## [DESCRIPTION OF THE TASK]
From the entries, copy each line that includes "Einführung".

Page-level text extractions:
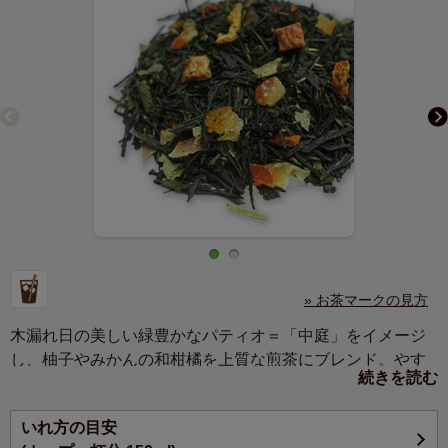
» お茶マークの見方
木漏れ日の美しい緑豊かなパティオ＝「中庭」をイメージ
し、柚子やみかんの和柑橘を上質な煎茶にブレンド。やす
続きを読む
らぎを与えてくれるみずみずしく爽やかな風味。
いれ方の目安
爽やかでみずみずしい柑橘の香りをまとわせた清々しさあ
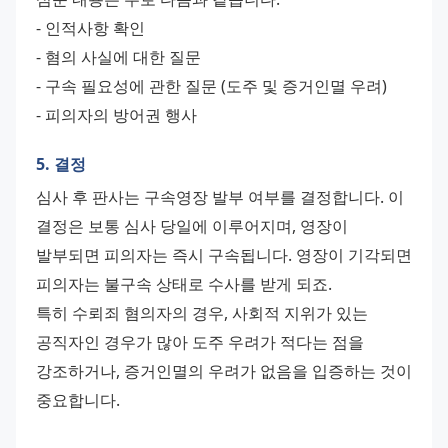
- 인적사항 확인
- 혐의 사실에 대한 질문
- 구속 필요성에 관한 질문 (도주 및 증거인멸 우려)
- 피의자의 방어권 행사
5. 결정
심사 후 판사는 구속영장 발부 여부를 결정합니다. 이 
결정은 보통 심사 당일에 이루어지며, 영장이 
발부되면 피의자는 즉시 구속됩니다. 영장이 기각되면 
피의자는 불구속 상태로 수사를 받게 되죠.
특히 수뢰죄 혐의자의 경우, 사회적 지위가 있는 
공직자인 경우가 많아 도주 우려가 적다는 점을 
강조하거나, 증거인멸의 우려가 없음을 입증하는 것이 
중요합니다.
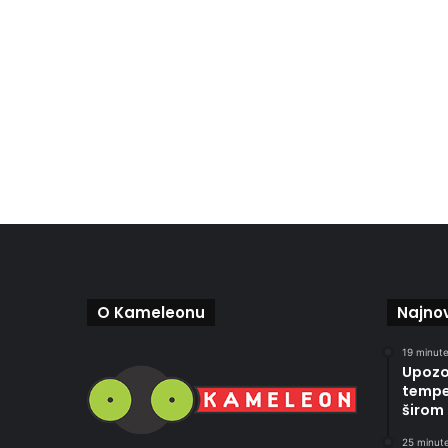
O Kameleonu
Najnov
19 minute
Upozo
temper
širom
25 minute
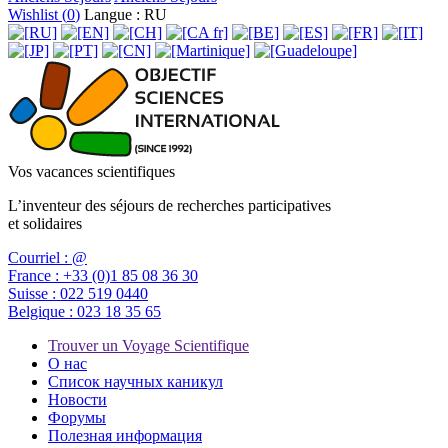
Wishlist (
0
)
Langue : RU
Vos vacances scientifiques
L’inventeur des séjours de recherches participatives
et solidaires
Courriel :
@
France :
+33 (0)1 85 08 36 30
Suisse :
022 519 0440
Belgique :
023 18 35 65
Trouver un Voyage Scientifique
О нас
Список научных каникул
Новости
Форумы
Полезная информация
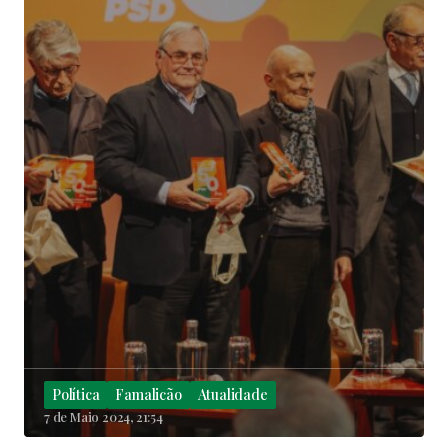
Política
Famalicão
Atualidade
7 de Maio 2024, 21:54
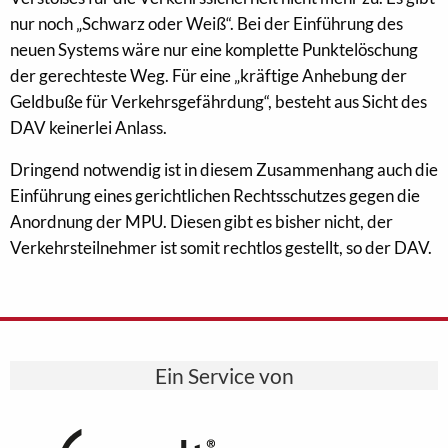
nur noch „Schwarz oder Weiß“. Bei der Einführung des
neuen Systems wäre nur eine komplette Punktelöschung
der gerechteste Weg. Für eine „kräftige Anhebung der
Geldbuße für Verkehrsgefährdung“, besteht aus Sicht des
DAV keinerlei Anlass.
Dringend notwendig ist in diesem Zusammenhang auch die
Einführung eines gerichtlichen Rechtsschutzes gegen die
Anordnung der MPU. Diesen gibt es bisher nicht, der
Verkehrsteilnehmer ist somit rechtlos gestellt, so der DAV.
Ein Service von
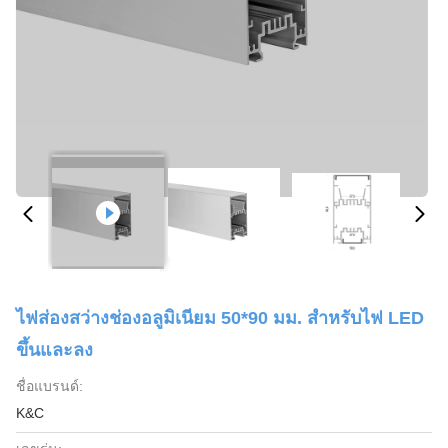
ไฟส่องสว่างช่องอลูมิเนียม 50*90 มม. สำหรับไฟ LED
ขึ้นและลง
ชื่อแบรนด์:
K&C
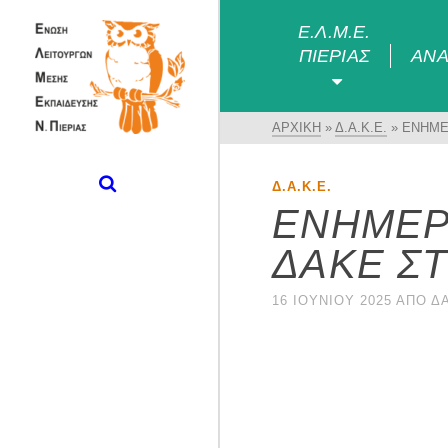
Ε.Λ.Μ.Ε.
ΠΙΕΡΊΑΣ
ΑΝΑ
ΑΡΧΙΚΉ
»
Δ.Α.Κ.Ε.
»
ΕΝΗΜΕ
Δ.Α.Κ.Ε.
ΕΝΗΜΕΡ
ΔΑΚΕ ΣΤ
16 ΙΟΥΝΊΟΥ 2025
ΑΠΌ
Δ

## [WRITTEN ANSWER]
nur noch „Schwarz oder Weiß“. Bei der Einführung des
Einführung eines gerichtlichen Rechtsschutzes gegen die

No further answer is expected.